ストック型収益(保守・運用・PPA等)の拡大により収益安定性の向上を図る。
企業の強み
NTT東日本向け売上高91,494百万円(売上比15.2%)、NTT西日本向け61,591百万円(同10.2%)と、NTT系2社だけで売上の約25%を占める。2010年の持株会社設立以来、株式交換による地域会社統合を重ね、全国規模の施工体制を構築。
競合他社が短期間で模倣困難な顧客基盤と施工ネットワークを有する。
TTK(東北)・ソルコム(西日本)・四国通建(四国)の地域通建会社に加え、西武建設(建設・リノベーション)・国際航業(空間情報コンサル)・ラントロビジョン(アジアDCソリューション)・ミライト・ワン・システムズ(ICT)を傘下に持つ。通信・環境・建設・コンサル・グローバルにわたる多軸ポートフォリオが特定事業への依存を分散する。
ラントロビジョンはシンガポール・マレーシア・香港・台湾・インドネシアの5カ国でデータセンター向けICTソリューションを展開。2025年3月期売上高44,317百万円(前期比29.1%増)、営業利益2,697百万円(同91.0%増)と急成長。
ケーブリング工事から自主運営サービスへのフルバリュー型モデルへの転換が進んでいる。
エンヴァリスの着眼点
業績トレンド
売上高は2022年3月期470,385百万円から2026年3月期602,377百万円へ5期連続増収(5期累計+28.1%)。営業利益は2023・2024年3月期に21,803百万円・17,830百万円と落込んだ後、2025年3月期27,985百万円、2026年3月期34,267百万円と2期連続で改善。
当期純利益も2026年3月期は23,282百万円と2022年3月期25,163百万円に迫る水準まで回復した。外部要因として国内外のデータセンター投資拡大、国土強靭化関連公共投資の継続、グリーンエネルギー需要の拡大が業績を下支え。

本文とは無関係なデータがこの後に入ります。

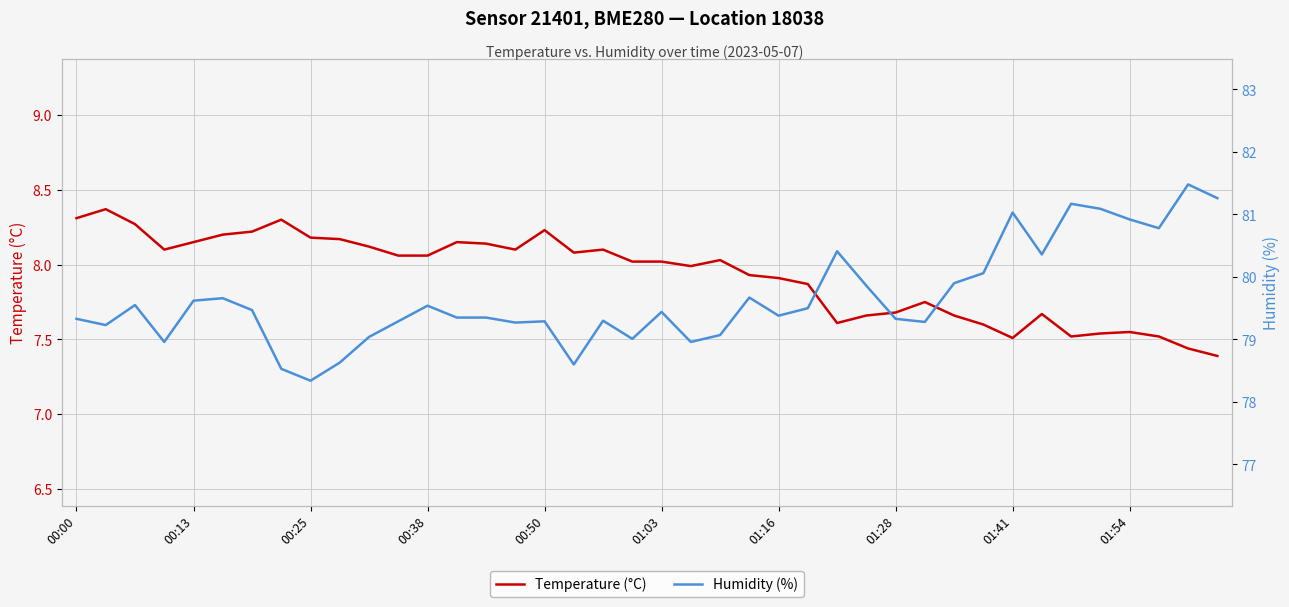

Read the Temperature (°C) value at 19.

8.0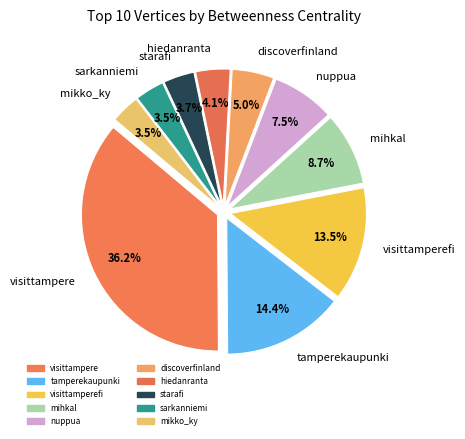

What percentage is the starafi slice, to the nearest percent?

4%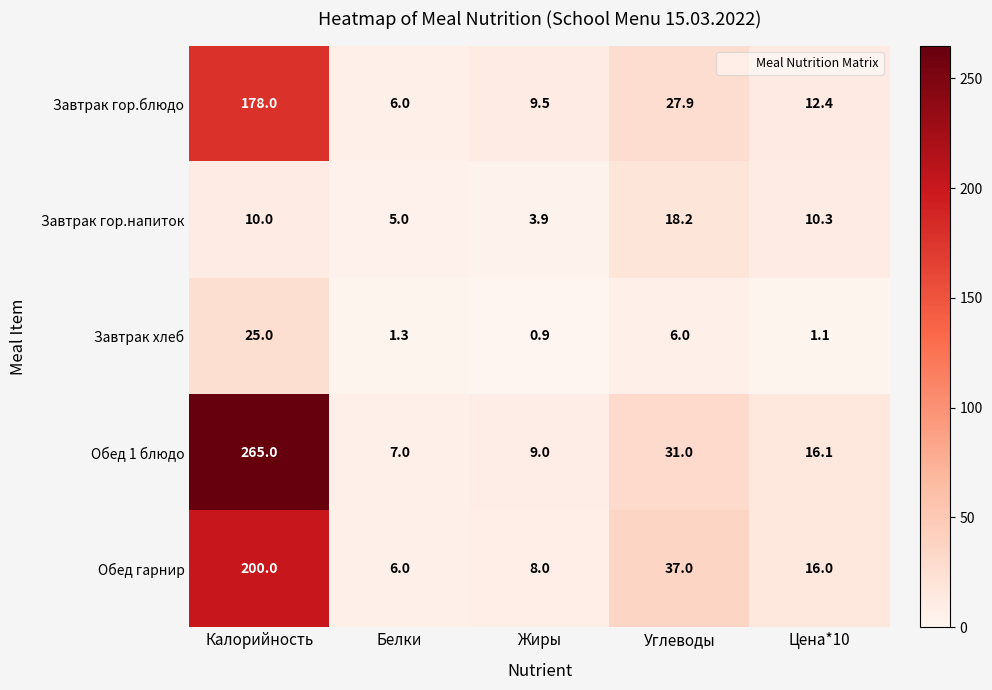

Which series has the largest range (max minus min)?

Обед 1 блюдо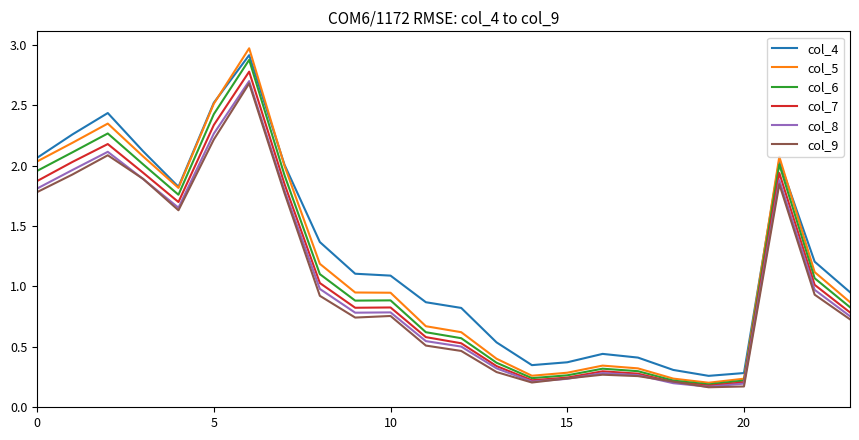

True or false: col_9 has more than 0 interior local peaks.

True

一方、資材価格高止まりや人件費上昇は引き続きコスト面での逆風となっている。
成長戦略
「みらいドメイン」へのリソース集中とフルバリュー型モデルへの事業構造転換
国内外のデータセンター需要急拡大を背景に、電気・空調工事・コンテナ型DCビジネスを中核セグメントで展開。ラントロビジョンによるアジア5カ国でのDCインフラ事業も並行して拡大し、グループ全体でDC関連収益の底上げを図る。
太陽光発電・PPA・蓄電池工事等の再生可能エネルギー関連事業を「みらいドメイン」の主要柱として位置づけ、ソルコム・ミライト・ワン等を通じて全国展開。非通信収益の拡大と利益率改善に寄与している。
アクセス系グループ会社5社合併によるミライト・ワン・ネクスト設立など、グループ内の組織再編を通じて生産性向上とコスト削減を推進。ミライト・ワン・システムズへのICT事業集約も並行して進める。
国際航業(コンサル上流)・西武建設(施工)・ミライト・ワン(通信・エネルギー)の連携により、自治体・官公庁向けの脱炭素・インフラ老朽化対策案件を一気通貫で受注・施工する新規事業モデルを推進。